The serialize_omegaconf and deserialize_omegaconf functions handle several types that are common in configuration but not natively supported by standard JSON/MessagePack:

  • Enums: Preserved by storing the fully qualified class name and the member name.
  • Paths: pathlib.Path and pathlib.PurePath objects are serialized as strings and reconstructed as Path objects.
  • Tuples: Converted to lists during serialization but reconstructed as tuples.
  • MISSING: Fields marked as MISSING in OmegaConf are preserved. Accessing them in a downstream task will still raise a MissingMandatoryValue error.

Structured Configs

One of the most powerful features of the OmegaConf plugin is its support for Structured Configs (configs backed by Python dataclasses).

When you pass a DictConfig created via OmegaConf.structured(MyDataclass), flyte-sdk attempts to preserve the underlying schema. The _schema_name function extracts the fully qualified name of the dataclass, which is then stored in the serialized payload.

# plugins/omegaconf/examples/example_structured_config.py

@dataclass
class OptimizerConf:
lr: float = 0.001

@dataclass
class TrainConf:
optimizer: OptimizerConf = field(default_factory=OptimizerConf)

@env.task
async def train(cfg: DictConfig):
# cfg is a TrainConf-backed DictConfig with type validation
assert OmegaConf.get_type(cfg) == TrainConf
print(cfg.optimizer.lr)

cfg = OmegaConf.structured(TrainConf())
# When passed to 'train', the schema is preserved

Schema Resolution Fallback

During deserialization, the plugin attempts to re-import the dataclass using the stored qualified name.

  • If the dataclass is importable in the receiving task's environment, the config is reconstructed using OmegaConf.structured(), maintaining full type validation.
  • If the dataclass cannot be imported (e.g., the code is missing in the worker image), the plugin falls back to creating a plain DictConfig from the raw values.

Visualization and Reporting

The plugin includes a reporting utility in plugins/omegaconf/src/flyteplugins/omegaconf/report.py that allows developers to visualize their configurations directly in the Flyte Console.

The log_yaml function renders a DictConfig or ListConfig as a human-readable YAML block and appends it to a Flyte report tab (defaulting to a tab named "OmegaConf").

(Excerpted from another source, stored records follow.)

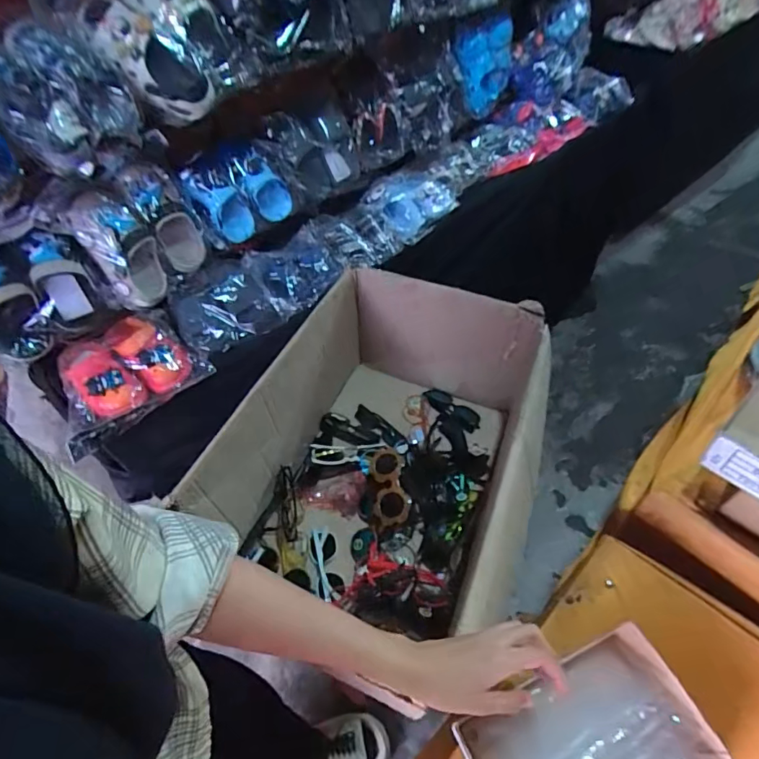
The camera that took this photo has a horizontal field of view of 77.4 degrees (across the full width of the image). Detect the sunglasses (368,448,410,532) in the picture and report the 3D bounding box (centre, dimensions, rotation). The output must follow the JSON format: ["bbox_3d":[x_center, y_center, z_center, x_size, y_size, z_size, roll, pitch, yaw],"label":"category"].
[{"bbox_3d":[0.016,0.177,0.784,0.057,0.047,0.138,-8,51,-2],"label":"sunglasses"}]

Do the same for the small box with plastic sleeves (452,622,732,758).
[{"bbox_3d":[0.195,0.345,0.433,0.207,0.053,0.140,-22,53,-13],"label":"small box with plastic sleeves"}]

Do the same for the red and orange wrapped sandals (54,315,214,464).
[{"bbox_3d":[-0.418,-0.020,0.786,0.221,0.060,0.220,-26,54,-16],"label":"red and orange wrapped sandals"}]

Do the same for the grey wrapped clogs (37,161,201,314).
[{"bbox_3d":[-0.406,-0.244,0.789,0.084,0.193,0.191,27,58,23],"label":"grey wrapped clogs"}]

from flyteplugins.omegaconf import log_yaml

@env.task(report=True)
async def train_model(cfg: DictConfig):
# This renders the config in the Flyte UI
await log_yaml.aio(cfg, title="Training Hyperparameters")
...

Constraints and Limitations

  • String Keys: OmegaConf requires keys in a DictConfig to be strings. flyte-sdk does not support integer-keyed dictionaries within OmegaConf containers.
  • ListConfig Typing: While DictConfig supports structured schemas via dataclasses, ListConfig objects always round-trip as plain ListConfig containers; there is no support for "Structured ListConfigs" with element-level type enforcement.
  • Importability: For Structured Configs to maintain their type-validation benefits, the underlying dataclass must be available in the Python path of both the producing and consuming tasks.